ピアノのある部屋から

ピアニスト、中添由美子がピアノのこと、教室のレッスンのこと、ロシアのこと、その他日々のいろいろを書き綴ります。

パーヴェル・ネルセシアン ピアノリサイタル(1月16日、八王子いちょうホール)

 新年早々、しばらく更新できませんでした。やはり年末年始風邪にやられて、完治しないうちに仕事が始まってしまい、パーヴェル(ネルセシアン)のレッスンの準備が大幅に遅れることとなってしまいましたので、怒涛のように忙しく、何が何だかわからないうちに出発の日になってしまった感じです。
 ようやく無事に札幌に戻ってこのブログを書いているところです。

 昨年8月の私のリサイタルで2台ピアノのパートナーをつとめてくれたことで、私は改めて彼の凄さを再認識し、このリサイタルの日を心待ちにしていました。今回は、あのとき実家でリハーサルをしたことで彼とすっかり顔なじみになった私の両親も一緒です。
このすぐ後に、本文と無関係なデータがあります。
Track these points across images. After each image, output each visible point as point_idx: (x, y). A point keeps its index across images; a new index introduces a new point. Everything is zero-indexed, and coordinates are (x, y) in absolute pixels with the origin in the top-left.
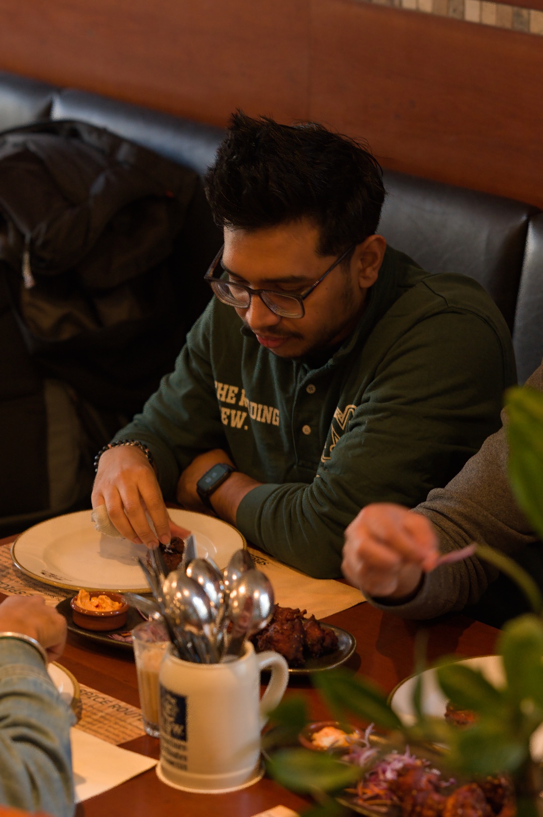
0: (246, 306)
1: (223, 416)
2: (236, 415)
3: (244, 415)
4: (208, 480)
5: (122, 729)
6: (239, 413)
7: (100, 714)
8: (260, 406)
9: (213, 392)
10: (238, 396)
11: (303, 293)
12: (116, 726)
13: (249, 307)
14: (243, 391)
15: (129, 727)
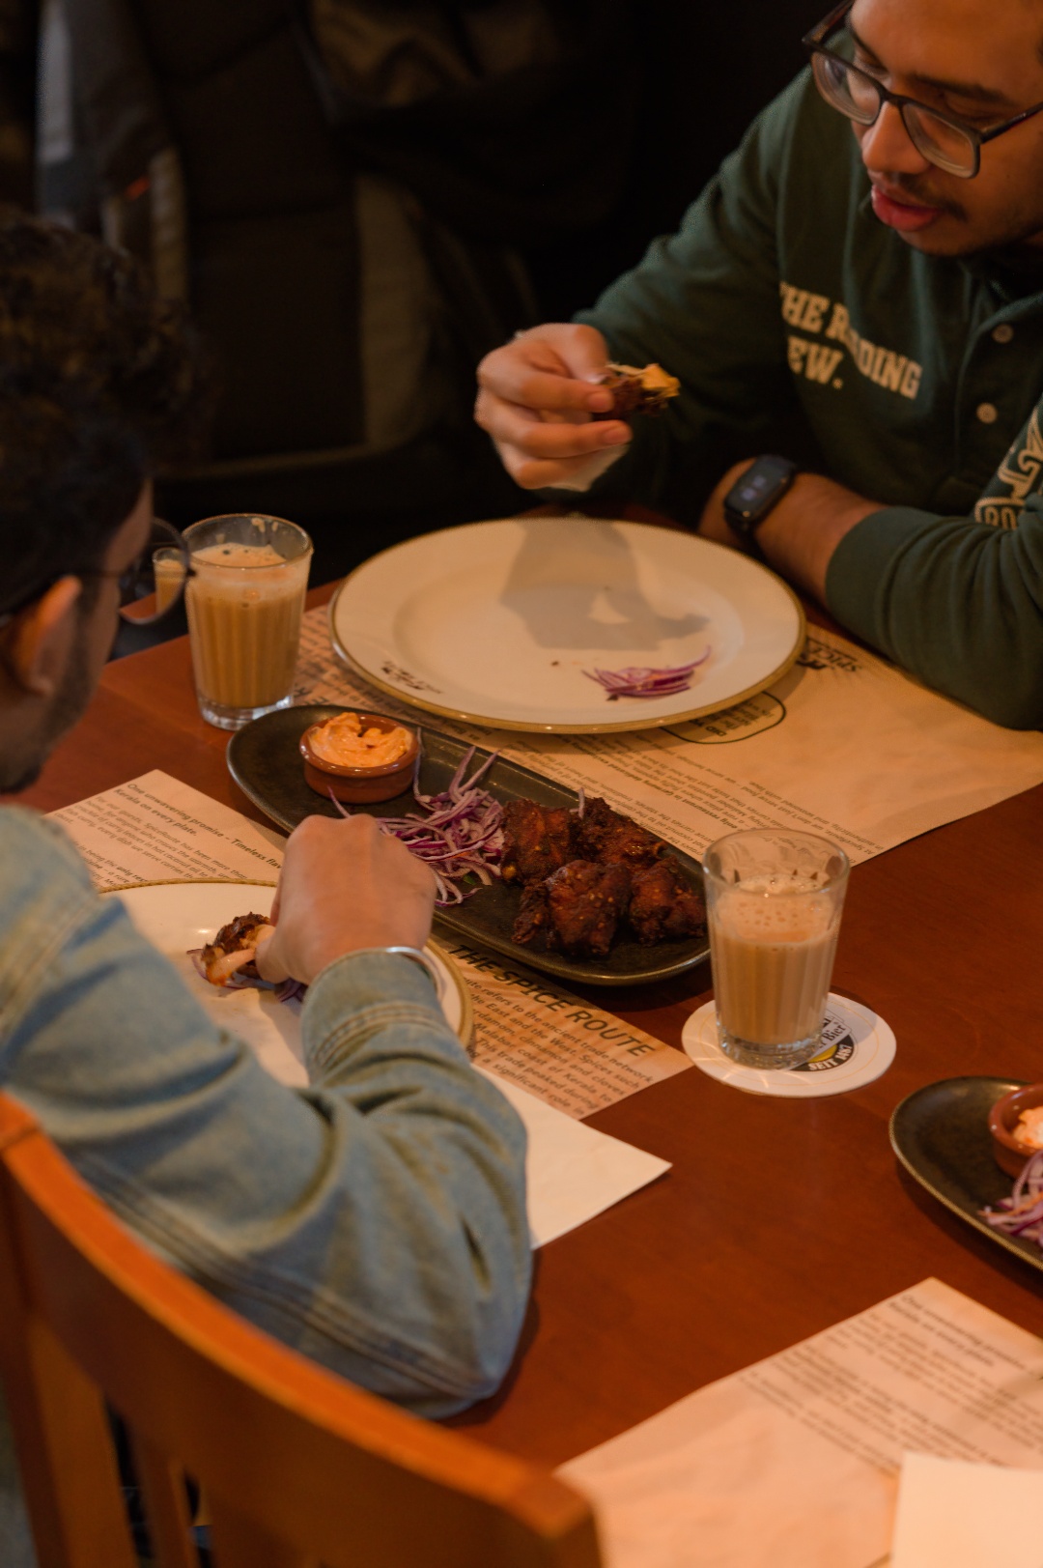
0: (868, 122)
1: (793, 355)
2: (818, 356)
3: (837, 356)
4: (749, 494)
5: (601, 1074)
6: (826, 351)
7: (553, 1035)
8: (882, 352)
9: (779, 301)
10: (827, 318)
11: (985, 130)
12: (587, 1067)
13: (873, 124)
14: (840, 311)
15: (612, 1067)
 昨年のリサイタルから八王子で裏方のお手伝いもさせて頂いています。もちろん私の仕事は通訳、本番での段取りを彼と打ち合わせて舞台裏のスタッフに伝えることと、楽屋の鍵の管理です。
 ロシア語は随分頑張っても彼と最初に会う日は必ず何かやらかす私なのですが、今回は前日に彼に会ったため、この日が初日にならずに済みました。

 5時過ぎに彼がホールに到着、間髪入れずにリハーサルです。客席でじっとリハーサルを見守りました。彼がどう調整するのか直に見ることができるのは裏方の最大の特権だと私は毎年思っています。

 今回は、彼が初来日したときから知っていて彼と親しかった山梨県在住のT先生という方が昨年亡くなって、コンサートの初めにこの先生のための追悼演奏がありました。(ショパンノクターン 遺作)開演前、楽屋から舞台に向かう途中、彼は私にT先生の思い出を語ってくれました。私はお会いしたことはなかったのですが、この先生のおかげで八王子に毎年彼が来ることになったのだそうです。

 この追悼演奏のあと始まった本プログラムは
 プロコフィエフ:4つの小品 作品32
 チャイコフスキー:24のやさしい小品集 作品39(全曲)
          12の小品集 作品40より とぎれた夢
          2つの小品 作品10より ユモレスク
 プロコフィエフソナタ第6番 作品82
でした。

 初めのプロコフィエフの小品は4つの舞曲で構成されているものです。彼の舞曲に対するセンスが余すところなく発揮されていて、昨年私のリサイタルで一緒に弾いた「シンデレラ」をリハーサルしていたときのことを思い出しました。
 そして、特に印象に残ったのはチャイコフスキーの小品とプロコフィエフソナタの対比でした。チャイコフスキーの小品は子供たちのレッスンでもよく使われるテクニック的には極めてシンプルなものですが、彼が弾くとその一つ一つが宝物のようにキラキラ輝いて聞こえました。
 その素朴さと圧倒的なプロコフィエフソナタの差が見事だっと思います。
 アンコールは、昨年好評で再演希望の声が多かったシューベルト(リスト編曲)の「セレナード」、リャードフの「オルゴール」、そして3曲目は、8月の私のリサイタルの前日に札幌でみてくれたとき最後まで怒られたチャイコフスキーの「四季」から「秋の歌(10月)」でした。
 すべてが終わって舞台袖に引き上げてきた彼と目が合ったとき、彼は本当に嬉しそうににっこり笑いました。本人にとっても会心の出来だったようです。それだけに彼は私が客席ではなく舞台袖にいたので聞こえなかったのではないかと心配していました。

 来て下さったお客様も皆、喜んでくれたようです。私のところに入ってきた声はやはり賞賛の声ばかりでした。
 リサイタルの通訳はやはり、緊張した空間なので神経をすり減らすことが多いのですが、2回目で私も少し慣れましたね…客席では聴けませんでしたが、また別のことでいろいろと得るものが大きかったと思います。